Sigmoid-Weighted Linear Units for Neural Network Function Approximation in Reinforcement Learning

TL;DR

This paper introduces SiLU and dSiLU activation functions for neural networks in reinforcement learning, demonstrating their effectiveness in surpassing DQN performance in Atari games and other benchmarks.

Contribution

It proposes novel activation functions for reinforcement learning neural networks and shows they can outperform DQN using simpler on-policy methods.

Findings

Achieved state-of-the-art results in Tetris variants with shallow networks.

Outperformed DQN in Atari 2600 games with deep Sarsa(λ) and SiLU/dSiLU units.
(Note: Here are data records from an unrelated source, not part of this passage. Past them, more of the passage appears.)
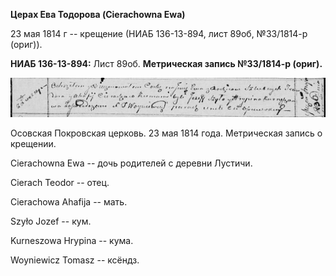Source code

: **Церах Ева Тодорова (Cierachowna Ewa)**

23 мая 1814 г -- крещение (НИАБ 136-13-894, лист 89об, №33/1814-р
(ориг)).

**НИАБ 136-13-894:** Лист 89об. **Метрическая запись №33/1814-р
(ориг).**

![](./media/19bff90cacd4709e48069a0711e8cfd1a4d2b6c2.png)

Осовская Покровская церковь. 23 мая 1814 года. Метрическая запись о
крещении.

Cierachowna Ewa -- дочь родителей с деревни Лустичи.

Cierach Teodor -- отец.

Cierachowa Ahafija -- мать.

Szyło Jozef -- кум.

Kurneszowa Hrypina -- кума.

Woyniewicz Tomasz -- ксёндз.
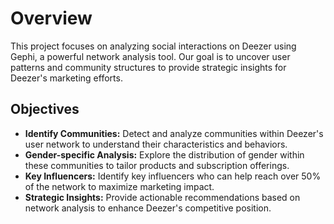 # Overview
This project focuses on analyzing social interactions on Deezer using Gephi, a powerful network analysis tool. Our goal is to uncover user patterns and community structures to provide strategic insights for Deezer's marketing efforts.

## Objectives
 - **Identify Communities:** Detect and analyze communities within Deezer's user network to understand their characteristics and behaviors.
 - **Gender-specific Analysis:** Explore the distribution of gender within these communities to tailor products and subscription offerings.
 - **Key Influencers:** Identify key influencers who can help reach over 50% of the network to maximize marketing impact.
 - **Strategic Insights:** Provide actionable recommendations based on network analysis to enhance Deezer's competitive position.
Validated the effectiveness of on-policy learning with these activations.

Abstract

In recent years, neural networks have enjoyed a renaissance as function approximators in reinforcement learning. Two decades after Tesauro's TD-Gammon achieved near top-level human performance in backgammon, the deep reinforcement learning algorithm DQN achieved human-level performance in many Atari 2600 games. The purpose of this study is twofold. First, we propose two activation functions for neural network function approximation in reinforcement learning: the sigmoid-weighted linear unit (SiLU) and its derivative function (dSiLU). The activation of the SiLU is computed by the sigmoid function multiplied by its input. Second, we suggest that the more traditional approach of using on-policy learning with eligibility traces, instead of experience replay, and softmax action selection with simple annealing can be competitive with DQN, without the need for a separate target network. We validate our proposed approach by, first, achieving new state-of-the-art results in both stochastic SZ-Tetris and Tetris with a small 10$\times$10 board, using TD($\lambda$) learning and shallow dSiLU network agents, and, then, by outperforming DQN in the Atari 2600 domain by using a deep Sarsa($\lambda$) agent with SiLU and dSiLU hidden units.